Supplied data Start Marker

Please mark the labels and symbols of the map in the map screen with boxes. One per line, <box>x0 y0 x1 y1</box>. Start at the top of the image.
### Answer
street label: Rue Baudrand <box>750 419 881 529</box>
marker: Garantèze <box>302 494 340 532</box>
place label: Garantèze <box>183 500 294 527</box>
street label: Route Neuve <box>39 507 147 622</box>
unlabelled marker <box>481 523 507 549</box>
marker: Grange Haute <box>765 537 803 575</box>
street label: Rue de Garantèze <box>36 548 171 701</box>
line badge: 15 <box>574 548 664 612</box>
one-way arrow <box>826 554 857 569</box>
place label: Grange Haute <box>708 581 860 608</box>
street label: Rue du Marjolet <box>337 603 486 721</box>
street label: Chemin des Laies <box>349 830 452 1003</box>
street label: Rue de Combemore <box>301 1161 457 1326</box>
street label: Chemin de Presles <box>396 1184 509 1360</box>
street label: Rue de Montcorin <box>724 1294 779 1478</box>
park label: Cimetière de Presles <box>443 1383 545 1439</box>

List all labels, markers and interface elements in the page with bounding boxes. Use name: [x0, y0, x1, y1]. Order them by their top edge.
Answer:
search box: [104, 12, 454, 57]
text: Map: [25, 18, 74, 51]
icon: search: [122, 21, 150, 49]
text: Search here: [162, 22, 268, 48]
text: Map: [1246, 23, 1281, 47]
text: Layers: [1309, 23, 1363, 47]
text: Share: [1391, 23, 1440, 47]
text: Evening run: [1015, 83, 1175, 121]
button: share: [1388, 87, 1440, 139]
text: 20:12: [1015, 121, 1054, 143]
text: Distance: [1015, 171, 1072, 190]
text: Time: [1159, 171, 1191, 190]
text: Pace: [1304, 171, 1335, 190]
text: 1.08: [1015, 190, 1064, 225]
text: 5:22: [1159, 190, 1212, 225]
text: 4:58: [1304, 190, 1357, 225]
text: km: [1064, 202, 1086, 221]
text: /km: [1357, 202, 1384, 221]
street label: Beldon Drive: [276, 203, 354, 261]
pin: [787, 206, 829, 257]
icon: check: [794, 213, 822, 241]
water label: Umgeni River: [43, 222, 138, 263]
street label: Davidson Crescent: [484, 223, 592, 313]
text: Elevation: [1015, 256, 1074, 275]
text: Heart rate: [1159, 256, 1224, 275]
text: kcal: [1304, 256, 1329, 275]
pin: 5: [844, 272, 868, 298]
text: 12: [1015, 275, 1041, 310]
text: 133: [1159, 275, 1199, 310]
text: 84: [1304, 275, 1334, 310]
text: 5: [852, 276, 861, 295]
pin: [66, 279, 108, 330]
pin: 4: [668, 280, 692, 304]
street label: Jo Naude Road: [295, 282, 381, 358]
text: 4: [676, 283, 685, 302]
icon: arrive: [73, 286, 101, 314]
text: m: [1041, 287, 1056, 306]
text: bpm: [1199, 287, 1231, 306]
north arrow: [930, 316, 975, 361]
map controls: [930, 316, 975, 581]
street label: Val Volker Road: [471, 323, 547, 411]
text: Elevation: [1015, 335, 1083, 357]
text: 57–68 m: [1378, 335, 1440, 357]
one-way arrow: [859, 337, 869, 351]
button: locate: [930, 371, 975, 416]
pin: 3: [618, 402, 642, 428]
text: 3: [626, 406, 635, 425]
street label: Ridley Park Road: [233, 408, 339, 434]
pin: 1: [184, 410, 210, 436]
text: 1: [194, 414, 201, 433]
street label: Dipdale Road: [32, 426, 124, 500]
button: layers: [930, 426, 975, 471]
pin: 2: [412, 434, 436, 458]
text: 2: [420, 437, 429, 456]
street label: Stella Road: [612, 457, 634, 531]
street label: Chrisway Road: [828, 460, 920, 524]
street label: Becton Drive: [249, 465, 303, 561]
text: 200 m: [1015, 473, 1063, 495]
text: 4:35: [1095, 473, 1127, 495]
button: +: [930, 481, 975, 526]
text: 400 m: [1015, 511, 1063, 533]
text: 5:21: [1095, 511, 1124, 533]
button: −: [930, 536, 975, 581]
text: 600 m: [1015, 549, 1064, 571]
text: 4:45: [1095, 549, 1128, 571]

Supplied data End Marker

Where a line above holds the word "boxes", copy it.

▶ Output for this task:
Please mark the labels and symbols of the map in the map screen with boxes. One per line, <box>x0 y0 x1 y1</box>. Start at the top of the image.
List all labels, markers and interface elements in the page with bounding boxes. Use name: [x0, y0, x1, y1]. Order them by their top edge.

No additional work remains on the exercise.